§ **Provided text**:
☆ ☆ ☆ ☆ ☆
I was immediately hooked, as I am an absolute sucker for anything time travel related. When people argue whether Star Wars or Lord of the Rings is the greatest trilogy of all time, I insist that it’s actually Back to the Future. (I mean, duh.)
As always, Stephen King tells the story well and continues to keep things interesting. But seeing as how it was more than 800 pages long, there were definitely parts in the story that could have been cut—many in fact. It takes well over two-thirds of the book to really begin to dig into the Kennedy assassination, and that was the most interesting part of the story. The majority of the book is about Jake’s time spent in a small Texas town where he takes on the pseudonym George Amberson, enjoys the quaintness of small town life, becomes an adored English teacher and falls in love with the tall, klutzy and southern librarian (Sadie). This was a cute story in and of itself, but not what I signed up for when taking on this mammoth of a story.
Eventually the story circles back to the main subject of Harvey Oswald and JFK, and the plot gets exciting once again. Unfortunately, King’s handling of the cause-and-effect related to time travel, or rather “the butterfly effect,” was—again—not what I was hoping for. Without meaning to spoil anything, let’s just say King introduced paranormal elements that conflicted with the usual paradigm of time travel. It was still intriguing, just not what I was hoping for.
All in all, a fun read—as long as you have the time to spare.
☆ ☆ ☆ ☆ ☆
[Data items]

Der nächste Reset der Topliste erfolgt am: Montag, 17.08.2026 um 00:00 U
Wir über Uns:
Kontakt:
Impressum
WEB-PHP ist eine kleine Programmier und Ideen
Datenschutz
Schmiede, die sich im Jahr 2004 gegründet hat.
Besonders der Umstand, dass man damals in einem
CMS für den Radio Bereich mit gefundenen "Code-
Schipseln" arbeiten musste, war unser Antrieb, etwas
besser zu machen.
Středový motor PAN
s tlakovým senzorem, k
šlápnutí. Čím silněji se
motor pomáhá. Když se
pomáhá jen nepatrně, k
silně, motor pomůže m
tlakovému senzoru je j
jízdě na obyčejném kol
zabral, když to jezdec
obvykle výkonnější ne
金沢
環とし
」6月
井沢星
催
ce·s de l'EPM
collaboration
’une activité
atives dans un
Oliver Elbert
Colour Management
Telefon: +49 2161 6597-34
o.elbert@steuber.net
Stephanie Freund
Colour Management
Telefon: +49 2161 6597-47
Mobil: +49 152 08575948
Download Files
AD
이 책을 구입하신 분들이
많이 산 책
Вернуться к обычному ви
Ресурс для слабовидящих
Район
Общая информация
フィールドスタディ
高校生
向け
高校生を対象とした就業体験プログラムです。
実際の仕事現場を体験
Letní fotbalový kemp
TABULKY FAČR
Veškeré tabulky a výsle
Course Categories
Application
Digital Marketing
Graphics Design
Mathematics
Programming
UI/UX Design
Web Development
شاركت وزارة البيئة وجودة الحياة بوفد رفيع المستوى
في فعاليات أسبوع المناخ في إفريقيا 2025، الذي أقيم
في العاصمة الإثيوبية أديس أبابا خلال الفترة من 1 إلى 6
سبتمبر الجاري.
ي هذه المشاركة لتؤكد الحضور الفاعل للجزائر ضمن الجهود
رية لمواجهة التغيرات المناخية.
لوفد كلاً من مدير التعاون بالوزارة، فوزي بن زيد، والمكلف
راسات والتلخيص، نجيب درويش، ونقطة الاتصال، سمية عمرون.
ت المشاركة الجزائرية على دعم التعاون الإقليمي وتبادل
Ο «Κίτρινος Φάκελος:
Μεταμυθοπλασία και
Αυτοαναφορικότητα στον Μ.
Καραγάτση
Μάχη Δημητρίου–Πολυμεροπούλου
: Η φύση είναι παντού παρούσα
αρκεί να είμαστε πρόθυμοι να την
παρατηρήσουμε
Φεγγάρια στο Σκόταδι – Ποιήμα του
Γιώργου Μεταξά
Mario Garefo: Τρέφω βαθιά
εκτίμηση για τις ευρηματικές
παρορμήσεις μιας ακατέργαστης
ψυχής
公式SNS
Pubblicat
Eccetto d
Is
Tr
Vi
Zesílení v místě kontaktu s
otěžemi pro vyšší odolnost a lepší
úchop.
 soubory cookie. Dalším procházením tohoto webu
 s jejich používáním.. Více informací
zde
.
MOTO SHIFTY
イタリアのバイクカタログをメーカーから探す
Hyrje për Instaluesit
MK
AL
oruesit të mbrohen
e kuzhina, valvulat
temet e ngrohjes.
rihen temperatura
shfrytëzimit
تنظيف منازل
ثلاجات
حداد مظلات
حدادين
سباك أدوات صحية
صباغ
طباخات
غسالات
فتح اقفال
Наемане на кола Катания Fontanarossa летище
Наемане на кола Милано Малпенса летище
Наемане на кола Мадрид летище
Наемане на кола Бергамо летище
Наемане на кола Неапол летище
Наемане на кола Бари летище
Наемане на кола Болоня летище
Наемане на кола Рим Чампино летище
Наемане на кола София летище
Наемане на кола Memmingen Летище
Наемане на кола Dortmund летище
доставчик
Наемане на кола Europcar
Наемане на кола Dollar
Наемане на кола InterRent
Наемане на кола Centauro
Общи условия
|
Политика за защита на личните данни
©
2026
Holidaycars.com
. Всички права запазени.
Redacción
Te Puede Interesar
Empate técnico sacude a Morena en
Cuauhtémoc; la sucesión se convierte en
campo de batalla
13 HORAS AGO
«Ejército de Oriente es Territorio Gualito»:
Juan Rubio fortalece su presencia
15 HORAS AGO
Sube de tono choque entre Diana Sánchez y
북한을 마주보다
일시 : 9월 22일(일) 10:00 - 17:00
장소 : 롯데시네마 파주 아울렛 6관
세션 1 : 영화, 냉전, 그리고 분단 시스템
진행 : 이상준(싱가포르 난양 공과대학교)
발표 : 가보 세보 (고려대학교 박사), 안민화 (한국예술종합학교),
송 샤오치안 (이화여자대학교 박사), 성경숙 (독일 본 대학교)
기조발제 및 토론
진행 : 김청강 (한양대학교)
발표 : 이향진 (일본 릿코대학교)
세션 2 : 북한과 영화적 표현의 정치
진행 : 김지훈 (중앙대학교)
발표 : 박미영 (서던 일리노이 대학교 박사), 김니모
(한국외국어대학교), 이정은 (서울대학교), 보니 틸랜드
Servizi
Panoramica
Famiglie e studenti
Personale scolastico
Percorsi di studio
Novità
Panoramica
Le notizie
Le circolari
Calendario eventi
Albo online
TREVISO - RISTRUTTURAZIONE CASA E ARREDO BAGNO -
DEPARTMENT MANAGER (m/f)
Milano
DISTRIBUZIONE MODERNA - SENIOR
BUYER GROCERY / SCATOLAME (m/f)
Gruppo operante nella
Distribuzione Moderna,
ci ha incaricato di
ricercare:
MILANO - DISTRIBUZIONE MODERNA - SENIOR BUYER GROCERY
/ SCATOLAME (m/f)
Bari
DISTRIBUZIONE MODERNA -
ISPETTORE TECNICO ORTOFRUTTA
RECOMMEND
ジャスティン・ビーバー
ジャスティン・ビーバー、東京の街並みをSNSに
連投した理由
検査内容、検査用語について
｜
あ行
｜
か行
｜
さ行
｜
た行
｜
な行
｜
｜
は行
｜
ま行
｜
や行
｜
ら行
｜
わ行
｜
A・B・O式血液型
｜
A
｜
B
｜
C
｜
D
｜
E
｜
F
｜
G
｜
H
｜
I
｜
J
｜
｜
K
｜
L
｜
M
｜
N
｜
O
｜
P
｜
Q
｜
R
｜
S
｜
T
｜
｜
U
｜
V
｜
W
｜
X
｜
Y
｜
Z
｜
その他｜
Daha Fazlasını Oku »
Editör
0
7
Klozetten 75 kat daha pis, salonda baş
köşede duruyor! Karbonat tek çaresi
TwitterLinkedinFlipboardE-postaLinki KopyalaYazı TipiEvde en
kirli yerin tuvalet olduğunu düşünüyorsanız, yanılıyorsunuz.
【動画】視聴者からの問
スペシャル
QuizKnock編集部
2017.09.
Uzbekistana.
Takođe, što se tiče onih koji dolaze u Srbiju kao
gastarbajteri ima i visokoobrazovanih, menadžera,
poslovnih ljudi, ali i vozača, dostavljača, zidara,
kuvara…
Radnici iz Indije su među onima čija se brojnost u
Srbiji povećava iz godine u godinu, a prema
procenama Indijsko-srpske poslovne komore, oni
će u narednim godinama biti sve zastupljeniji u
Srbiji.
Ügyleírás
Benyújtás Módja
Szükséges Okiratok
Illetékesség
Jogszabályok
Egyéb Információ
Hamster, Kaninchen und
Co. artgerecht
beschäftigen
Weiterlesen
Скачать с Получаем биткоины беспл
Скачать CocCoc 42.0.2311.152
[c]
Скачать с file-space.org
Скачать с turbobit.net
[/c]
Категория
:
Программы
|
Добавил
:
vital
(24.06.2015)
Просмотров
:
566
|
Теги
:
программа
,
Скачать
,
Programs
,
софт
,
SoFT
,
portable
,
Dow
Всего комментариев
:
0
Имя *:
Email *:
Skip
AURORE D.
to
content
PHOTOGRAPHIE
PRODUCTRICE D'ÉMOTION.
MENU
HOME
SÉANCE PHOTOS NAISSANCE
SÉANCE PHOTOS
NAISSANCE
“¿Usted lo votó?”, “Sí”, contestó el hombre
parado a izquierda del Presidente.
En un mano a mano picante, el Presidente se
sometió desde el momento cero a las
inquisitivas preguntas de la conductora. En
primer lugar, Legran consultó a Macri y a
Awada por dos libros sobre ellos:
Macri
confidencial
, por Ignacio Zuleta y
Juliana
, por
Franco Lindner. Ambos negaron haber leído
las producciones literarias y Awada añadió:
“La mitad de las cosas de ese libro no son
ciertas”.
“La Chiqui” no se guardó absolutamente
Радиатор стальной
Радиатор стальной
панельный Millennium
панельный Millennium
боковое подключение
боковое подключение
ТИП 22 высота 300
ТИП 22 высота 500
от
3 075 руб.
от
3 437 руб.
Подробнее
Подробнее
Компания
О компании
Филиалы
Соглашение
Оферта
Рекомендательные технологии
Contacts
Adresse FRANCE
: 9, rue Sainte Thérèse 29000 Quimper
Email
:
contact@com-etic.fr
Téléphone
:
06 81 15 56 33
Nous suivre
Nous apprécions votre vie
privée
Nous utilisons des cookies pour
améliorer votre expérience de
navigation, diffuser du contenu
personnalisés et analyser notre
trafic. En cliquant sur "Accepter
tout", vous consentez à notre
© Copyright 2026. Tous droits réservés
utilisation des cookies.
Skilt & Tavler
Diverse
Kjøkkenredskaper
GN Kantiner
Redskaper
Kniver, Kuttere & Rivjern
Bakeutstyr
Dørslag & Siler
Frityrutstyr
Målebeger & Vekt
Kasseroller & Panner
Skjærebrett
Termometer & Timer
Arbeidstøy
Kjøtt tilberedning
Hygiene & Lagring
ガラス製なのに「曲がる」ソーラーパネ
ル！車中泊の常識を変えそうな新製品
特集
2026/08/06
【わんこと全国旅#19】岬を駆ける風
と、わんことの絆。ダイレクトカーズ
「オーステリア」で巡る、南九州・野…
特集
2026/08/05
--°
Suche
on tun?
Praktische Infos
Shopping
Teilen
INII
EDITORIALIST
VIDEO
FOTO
☆ ☆ ☆ ☆ ☆
§ **What is expected**:
Using the book review, decide whether each statement below agrees with it, answering yes or no and quoting the deciding words. (a) The reviewer reports that the book runs more than 800 pages. (b) The Kennedy assassination becomes the focus early in the book. (c) In the small Texas town, Jake works as a librarian.

§ **Written reply**:
(a) Yes: "seeing as how it was more than 800 pages long"
(b) No: "It takes well over two-thirds of the book to really begin to dig into the Kennedy assassination"
(c) No: "becomes an adored English teacher and falls in love with the tall, klutzy and southern librarian (Sadie)"